Extracted records:
((
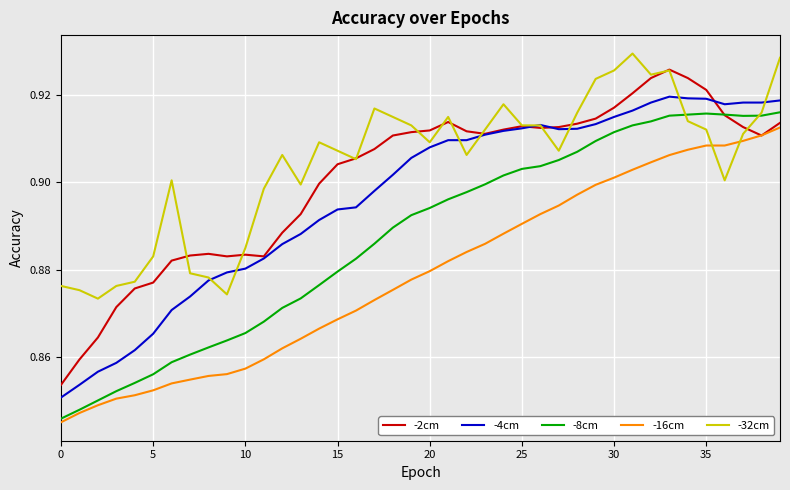

How many times do -16cm and -32cm cross each other?

2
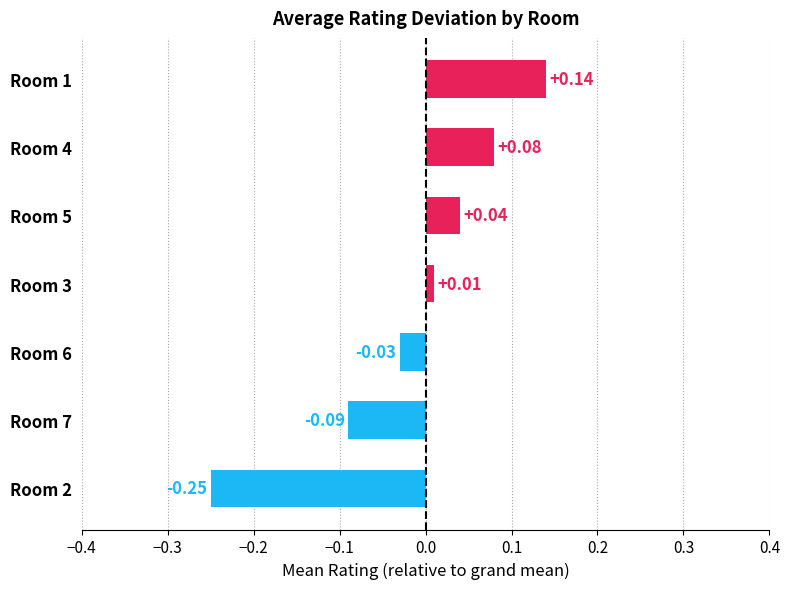

Which category has the lowest value across all series?

Room 2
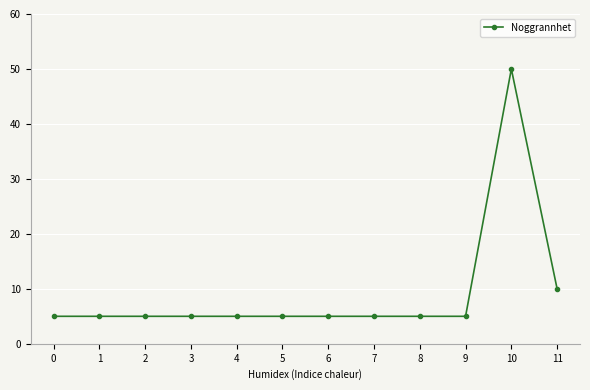

Is this an area chart (filled region under the line)?

No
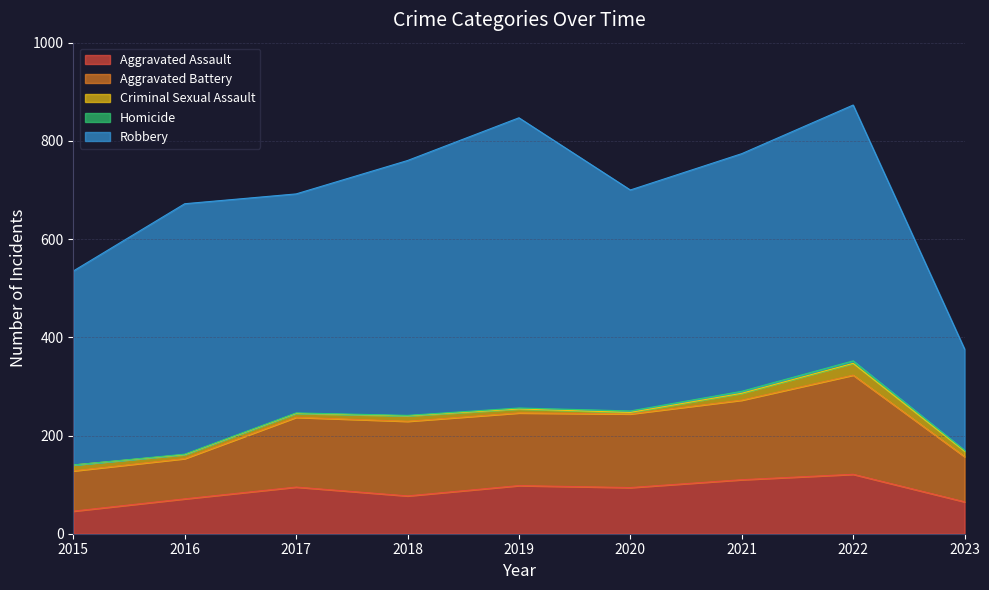

How many values in the Robbery series are below 484?

4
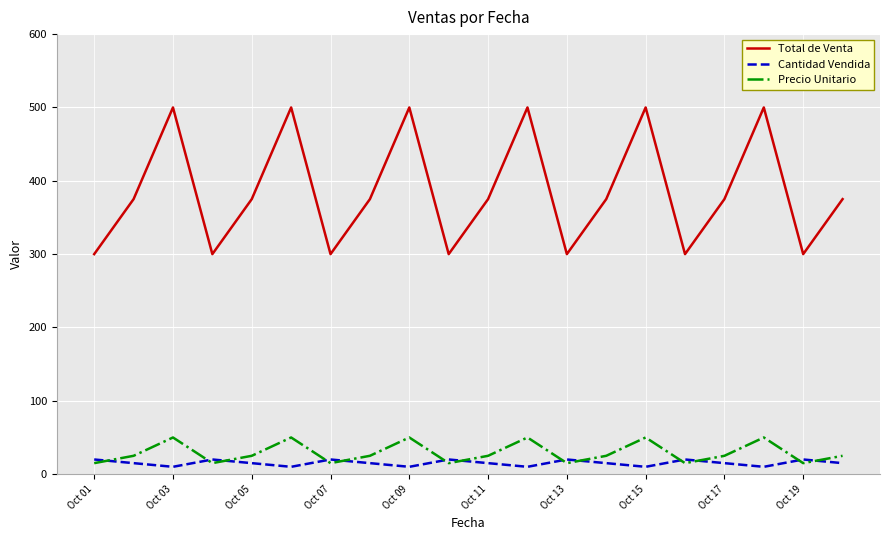

What is the lowest value of the Cantidad Vendida series?

10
))
EXERCISE DIRECTIONS:
Retype the lines of the material above, starting with the line containing "Is this an area" and going on through the end of the material. Leave out the pictures.

PROBLEM SOLUTION:
Is this an area chart (filled region under the line)?

No

How many values in the Robbery series are below 484?

4

What is the lowest value of the Cantidad Vendida series?

10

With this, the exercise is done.